Rules vary from country to country (e.g., maximum allowable height in Canada is 90 meters), so check AirMap or your local aviation authority. It is your responsibility to make sure that your drone stays within this safety limit at all times.
2. Maintain visual line of sight.
This is the technical way of saying to always make sure that you can see your drone in plain sight at all times. You may not rely solely on your drone’s FPV camera or use vision-assisted aides such as binoculars or telescopes (correctional lenses, however, are okay). Also make sure to check your local weather conditions as fog and clouds can impede your vision of your drone as well.
3. Don’t fly over people.
While you might think a popular beach might be a great place to capture a stunning view with your new drone, flights over people are not permitted. This can include over a group of people or even a single person not part of the associated flight crew. Practice good judgment and make sure to stay away from stadiums, public events, and community events where large groups of people may congregate.

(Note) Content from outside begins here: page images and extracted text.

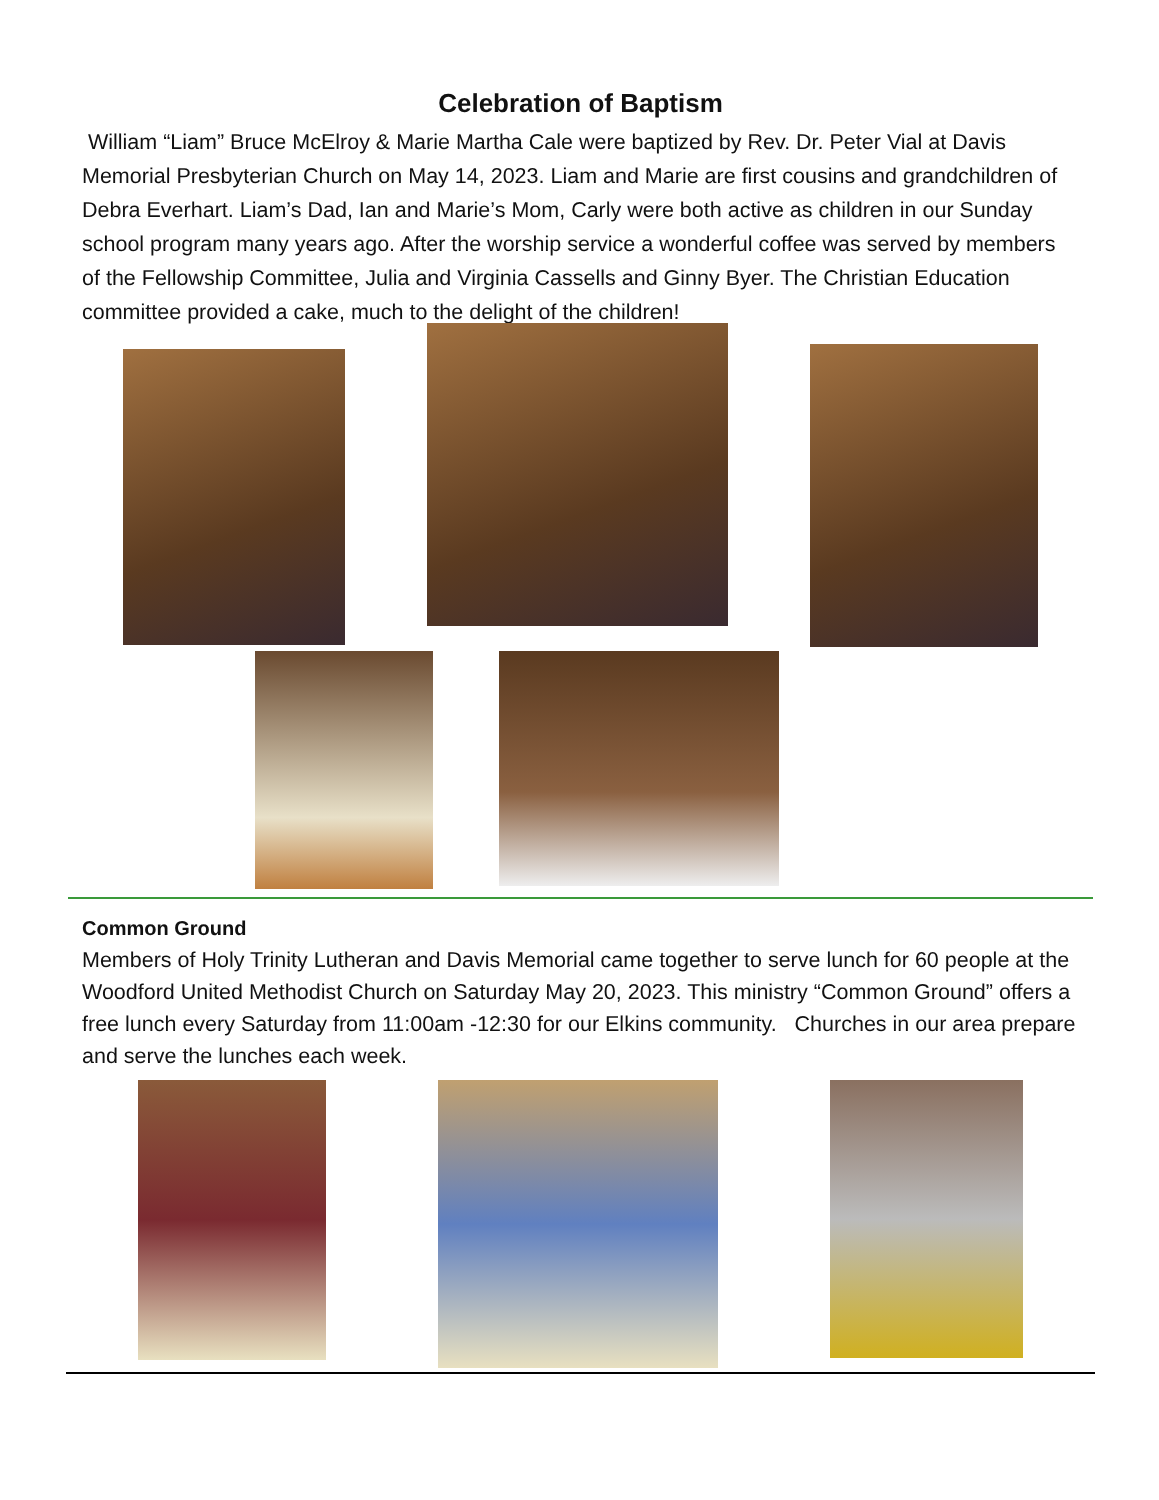Celebration of Baptism
William “Liam” Bruce McElroy & Marie Martha Cale were baptized by Rev. Dr. Peter Vial at Davis Memorial Presbyterian Church on May 14, 2023. Liam and Marie are first cousins and grandchildren of Debra Everhart. Liam’s Dad, Ian and Marie’s Mom, Carly were both active as children in our Sunday school program many years ago. After the worship service a wonderful coffee was served by members of the Fellowship Committee, Julia and Virginia Cassells and Ginny Byer. The Christian Education committee provided a cake, much to the delight of the children!
Common Ground
Members of Holy Trinity Lutheran and Davis Memorial came together to serve lunch for 60 people at the Woodford United Methodist Church on Saturday May 20, 2023. This ministry “Common Ground” offers a free lunch every Saturday from 11:00am -12:30 for our Elkins community. Churches in our area prepare and serve the lunches each week.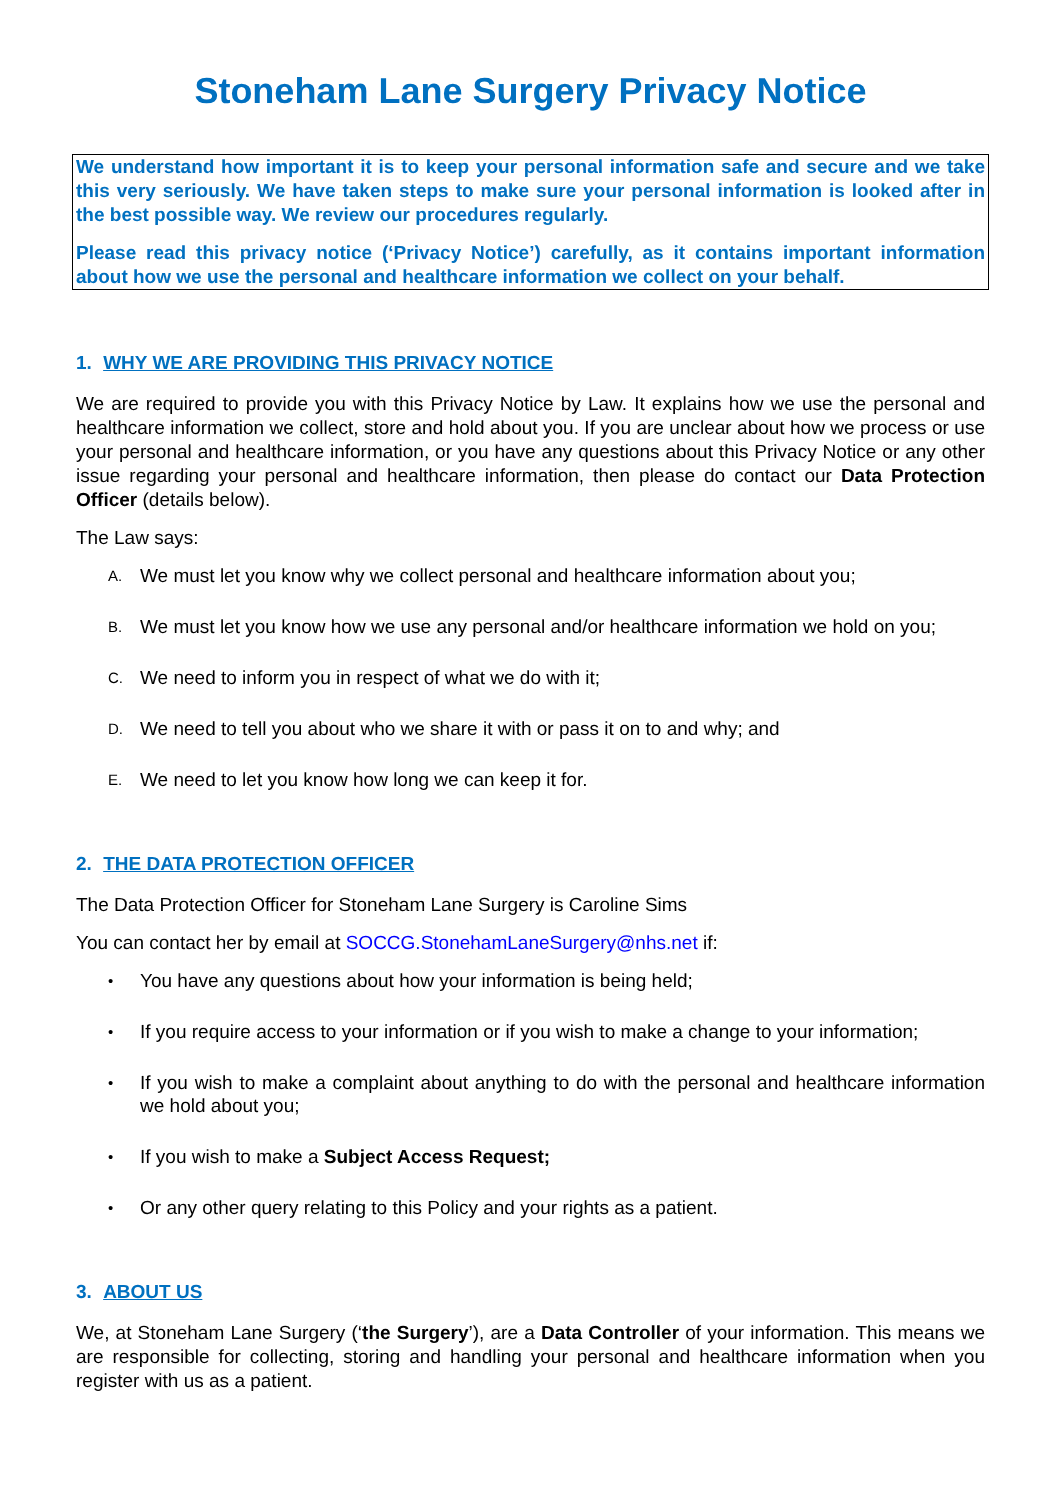Stoneham Lane Surgery Privacy Notice
We understand how important it is to keep your personal information safe and secure and we take this very seriously. We have taken steps to make sure your personal information is looked after in the best possible way. We review our procedures regularly.
Please read this privacy notice (‘Privacy Notice’) carefully, as it contains important information about how we use the personal and healthcare information we collect on your behalf.
1. WHY WE ARE PROVIDING THIS PRIVACY NOTICE
We are required to provide you with this Privacy Notice by Law. It explains how we use the personal and healthcare information we collect, store and hold about you. If you are unclear about how we process or use your personal and healthcare information, or you have any questions about this Privacy Notice or any other issue regarding your personal and healthcare information, then please do contact our Data Protection Officer (details below).
The Law says:
A. We must let you know why we collect personal and healthcare information about you;
B. We must let you know how we use any personal and/or healthcare information we hold on you;
C. We need to inform you in respect of what we do with it;
D. We need to tell you about who we share it with or pass it on to and why; and
E. We need to let you know how long we can keep it for.
2. THE DATA PROTECTION OFFICER
The Data Protection Officer for Stoneham Lane Surgery is Caroline Sims
You can contact her by email at SOCCG.StonehamLaneSurgery@nhs.net if:
• You have any questions about how your information is being held;
• If you require access to your information or if you wish to make a change to your information;
• If you wish to make a complaint about anything to do with the personal and healthcare information we hold about you;
• If you wish to make a Subject Access Request;
• Or any other query relating to this Policy and your rights as a patient.
3. ABOUT US
We, at Stoneham Lane Surgery (‘the Surgery’), are a Data Controller of your information. This means we are responsible for collecting, storing and handling your personal and healthcare information when you register with us as a patient.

4. Fly in accordance with a set of community based guidelines.
Your city, town, or province might have its own local regulations regarding flying drones. So make sure to check with your local authority to observe and abide by those rules. If the area you plan to fly in does not have any local drone regulations, then you can defer to the rules laid out by your country’s aviation authority, such as the FAA.
5. Don’t fly after dark
This final rule is the most simple: do not fly after dark, even if your drone has night lights. Dark is considered 30 minutes before official sunrise or 30 minutes after official sunset. This is known as civil twilight.
Remember that these rules are for fly for fun operations only. If we all follow these rules for safe and worry-free flight, we can keep the skies safer for everyone. Happy flying!